_How to complete this task:_ For each line below, write it out exactly as it appears.

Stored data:
BEGIN
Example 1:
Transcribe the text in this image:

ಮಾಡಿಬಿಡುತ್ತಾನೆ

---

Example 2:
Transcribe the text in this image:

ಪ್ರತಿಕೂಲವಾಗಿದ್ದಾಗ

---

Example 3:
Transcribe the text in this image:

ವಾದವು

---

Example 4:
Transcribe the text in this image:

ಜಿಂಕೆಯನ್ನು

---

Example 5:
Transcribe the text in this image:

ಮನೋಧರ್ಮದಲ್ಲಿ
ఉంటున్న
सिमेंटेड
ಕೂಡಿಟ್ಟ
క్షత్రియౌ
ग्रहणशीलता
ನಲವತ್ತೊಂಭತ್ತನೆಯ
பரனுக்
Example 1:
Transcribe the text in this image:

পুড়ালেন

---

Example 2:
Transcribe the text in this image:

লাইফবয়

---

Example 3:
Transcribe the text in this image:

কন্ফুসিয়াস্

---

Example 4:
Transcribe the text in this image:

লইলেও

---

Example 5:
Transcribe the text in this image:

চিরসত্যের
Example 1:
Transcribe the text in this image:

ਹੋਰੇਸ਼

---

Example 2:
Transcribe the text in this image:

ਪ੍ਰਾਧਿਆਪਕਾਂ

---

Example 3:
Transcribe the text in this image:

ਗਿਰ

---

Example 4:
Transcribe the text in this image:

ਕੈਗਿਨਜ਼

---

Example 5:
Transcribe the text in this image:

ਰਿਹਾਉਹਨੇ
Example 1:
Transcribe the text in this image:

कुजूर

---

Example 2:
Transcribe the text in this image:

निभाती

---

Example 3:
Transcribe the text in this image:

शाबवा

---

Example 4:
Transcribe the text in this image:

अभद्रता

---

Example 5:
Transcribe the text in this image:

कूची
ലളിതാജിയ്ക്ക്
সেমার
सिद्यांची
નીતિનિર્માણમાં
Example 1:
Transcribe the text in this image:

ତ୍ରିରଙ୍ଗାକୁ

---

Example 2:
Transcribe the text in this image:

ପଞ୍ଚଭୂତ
END
_Reply to the exercise:_
Example 1:
Transcribe the text in this image:

ಮಾಡಿಬಿಡುತ್ತಾನೆ

---

Example 2:
Transcribe the text in this image:

ಪ್ರತಿಕೂಲವಾಗಿದ್ದಾಗ

---

Example 3:
Transcribe the text in this image:

ವಾದವು

---

Example 4:
Transcribe the text in this image:

ಜಿಂಕೆಯನ್ನು

---

Example 5:
Transcribe the text in this image:

ಮನೋಧರ್ಮದಲ್ಲಿ
ఉంటున్న
सिमेंटेड
ಕೂಡಿಟ್ಟ
క్షత్రియౌ
ग्रहणशीलता
ನಲವತ್ತೊಂಭತ್ತನೆಯ
பரனுக்
Example 1:
Transcribe the text in this image:

পুড়ালেন

---

Example 2:
Transcribe the text in this image:

লাইফবয়

---

Example 3:
Transcribe the text in this image:

কন্ফুসিয়াস্

---

Example 4:
Transcribe the text in this image:

লইলেও

---

Example 5:
Transcribe the text in this image:

চিরসত্যের
Example 1:
Transcribe the text in this image:

ਹੋਰੇਸ਼

---

Example 2:
Transcribe the text in this image:

ਪ੍ਰਾਧਿਆਪਕਾਂ

---

Example 3:
Transcribe the text in this image:

ਗਿਰ

---

Example 4:
Transcribe the text in this image:

ਕੈਗਿਨਜ਼

---

Example 5:
Transcribe the text in this image:

ਰਿਹਾਉਹਨੇ
Example 1:
Transcribe the text in this image:

कुजूर

---

Example 2:
Transcribe the text in this image:

निभाती

---

Example 3:
Transcribe the text in this image:

शाबवा

---

Example 4:
Transcribe the text in this image:

अभद्रता

---

Example 5:
Transcribe the text in this image:

कूची
ലളിതാജിയ്ക്ക്
সেমার
सिद्यांची
નીતિનિર્માણમાં
Example 1:
Transcribe the text in this image:

ତ୍ରିରଙ୍ଗାକୁ

---

Example 2:
Transcribe the text in this image:

ପଞ୍ଚଭୂତ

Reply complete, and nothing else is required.